5. The fallacy spreads
The same pattern shows up in other places.
Tests written after the implementation tend to mirror the code they are testing. They verify that the code does what the code does. This is circular. A test that says "the function returns 42" is only useful if you know that 42 is the right answer. Without intent, the test is a tautology.
Commit messages often describe what changed but not why. "Refactored user service" or "updated validation logic" tells you what happened in the code. It does not tell you what motivated the change, what problem it addressed, or what trade-offs were considered. Six months later, the commit is a fact without context.
Code reviews suffer from the same gap. A reviewer can check whether the code is clean, whether it follows conventions, whether there are obvious bugs. But without knowing the intent, the reviewer cannot assess whether the code solves the right problem. The review becomes a style check.
6. Specifications are not immune
You might think that specifications capture intent. Sometimes they do. But in practice, specifications often describe solutions rather than problems.
"Implement a car model with the following attributes: engine, wheels, chassis, doors." That is not intent. That is a design decision already made. The specification has absorbed the interpretation and presents it as if it were the requirement.
The same fallacy applies: the artifact is mistaken for the reasoning. A specification that describes a solution without explaining the problem it solves is just code written in prose.
7. Requirements without intent
In larger organizations, there are often several layers between the people who have the problem and the people who write the code. Product managers talk to stakeholders, write requirements, hand them to architects, who produce designs, which are passed to development teams.
At each step, the original problem gets translated. And at each translation, some intent is lost and some interpretation is added. By the time the requirements reach the engineers, they often look like solutions. The engineers implement them faithfully. The code is clean. The tests pass. The system ships.
And sometimes nobody uses it.
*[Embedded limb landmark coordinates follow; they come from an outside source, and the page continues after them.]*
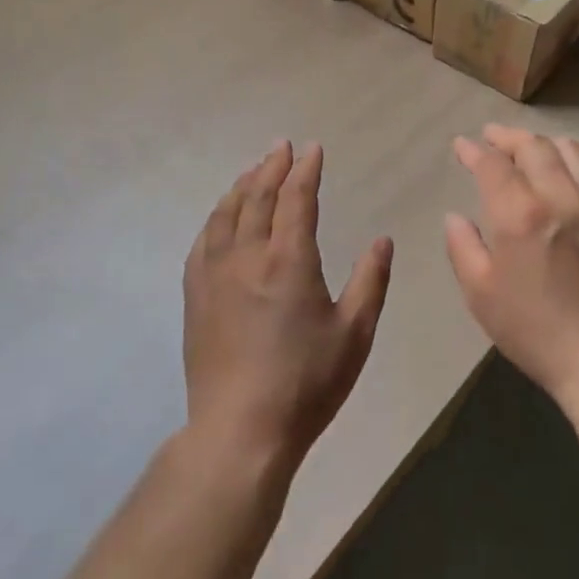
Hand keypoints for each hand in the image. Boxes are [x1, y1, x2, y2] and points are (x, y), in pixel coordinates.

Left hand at [183, 140, 392, 469]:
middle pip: (257, 196)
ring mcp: (215, 274)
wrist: (240, 431)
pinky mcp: (195, 296)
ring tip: (253, 170)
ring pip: (226, 213)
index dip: (306, 170)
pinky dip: (216, 218)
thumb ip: (370, 281)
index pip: (296, 198)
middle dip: (272, 166)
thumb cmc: (306, 383)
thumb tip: (383, 239)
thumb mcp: (354, 334)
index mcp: (289, 260)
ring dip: (242, 185)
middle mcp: (248, 256)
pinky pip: (203, 241)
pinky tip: (221, 217)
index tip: (312, 149)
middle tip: (281, 147)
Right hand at [444, 125, 578, 407]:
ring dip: (545, 143)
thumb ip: (463, 247)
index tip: (462, 146)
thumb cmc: (535, 331)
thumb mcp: (481, 295)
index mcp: (519, 214)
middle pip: (534, 146)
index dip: (473, 150)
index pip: (492, 164)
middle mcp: (560, 197)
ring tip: (531, 149)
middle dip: (508, 136)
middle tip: (492, 138)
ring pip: (572, 151)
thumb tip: (455, 217)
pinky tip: (572, 176)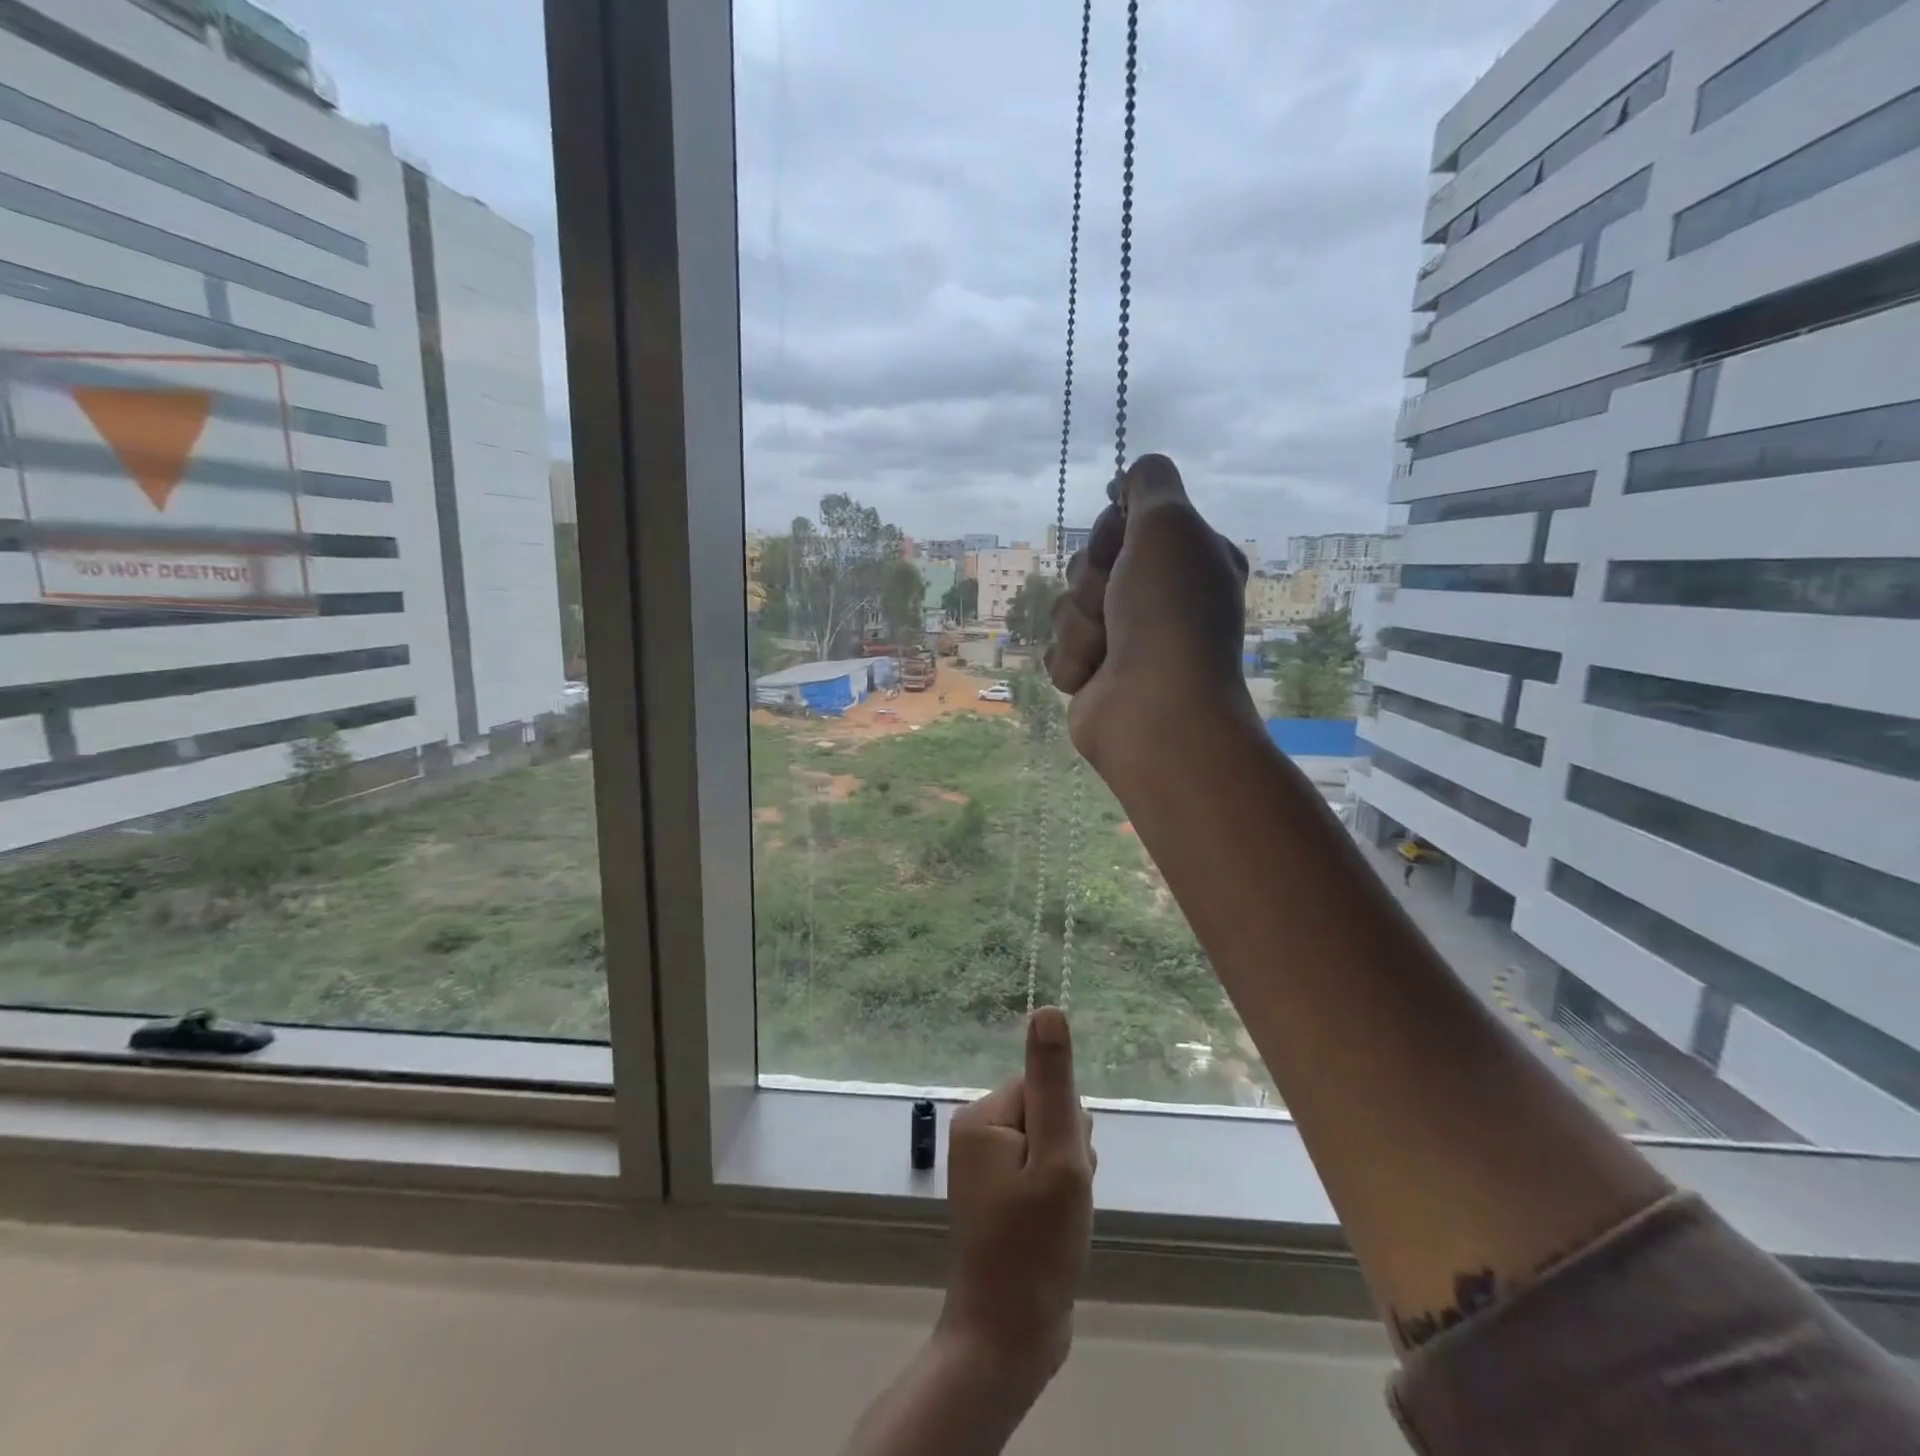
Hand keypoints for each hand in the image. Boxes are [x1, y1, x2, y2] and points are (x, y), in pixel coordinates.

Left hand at [939, 1007, 1096, 1391]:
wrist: (1008, 1339)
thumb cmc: (1036, 1246)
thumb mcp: (1057, 1157)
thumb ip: (1054, 1083)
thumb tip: (1047, 1009)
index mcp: (983, 1117)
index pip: (1044, 1091)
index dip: (1067, 1130)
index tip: (1065, 1171)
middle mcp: (977, 1134)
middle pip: (1047, 1116)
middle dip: (1068, 1154)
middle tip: (1061, 1201)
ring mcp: (986, 1168)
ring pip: (1050, 1146)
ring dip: (1067, 1179)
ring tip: (1059, 1221)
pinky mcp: (998, 1196)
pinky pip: (1041, 1174)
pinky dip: (1057, 1198)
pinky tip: (1055, 1230)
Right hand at [1044, 454, 1255, 787]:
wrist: (1154, 709)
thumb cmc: (1168, 613)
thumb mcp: (1170, 524)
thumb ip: (1151, 482)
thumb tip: (1131, 475)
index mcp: (1186, 557)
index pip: (1125, 519)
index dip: (1114, 530)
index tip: (1125, 545)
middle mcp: (1157, 595)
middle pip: (1089, 561)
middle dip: (1093, 581)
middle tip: (1119, 604)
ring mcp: (1124, 638)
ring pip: (1067, 605)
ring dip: (1081, 624)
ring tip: (1110, 650)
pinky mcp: (1094, 673)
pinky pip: (1057, 647)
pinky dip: (1072, 659)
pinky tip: (1095, 677)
Or it solves a problem that nobody actually had. Not because the engineers were incompetent, but because the intent was lost somewhere in the chain.
8. Why this persists
Software practices vary widely. Not every team has the luxury of direct access to users. Not every organization enforces clear documentation of intent. Under time pressure, the artifact becomes the deliverable and the reasoning behind it is treated as overhead.
Writing down intent takes effort. It requires understanding the problem well enough to articulate it, which is harder than it sounds. It is easier to write code that works than to explain why it should work that way.
So the fallacy persists not because people are careless, but because the conditions make it easy to skip the hard part.
9. What to do about it
Code is not the source of truth for intent. It never was. Readable code is valuable, but it is not sufficient. The artifacts we produce — code, tests, commits, specs — need to be complemented by explicit explanations of why they exist.
This does not mean writing novels in comments. It means answering a few questions and making the answers visible: what problem are we solving, for whom, and how will we know it worked?
The format matters less than the habit. A sentence in a commit message. A paragraph at the top of a specification. A comment that explains a non-obvious decision. These small acts of documentation are what connect the artifact to its purpose.
10. Closing thought
Code can explain itself. It cannot justify itself.
Without intent, correctness is undefined. And if correctness is undefined, it does not matter how clean the code is.
This is the first entry in what I am calling Software Malpractice. Not because I think engineers are negligent, but because some of our most cherished practices deserve a closer look.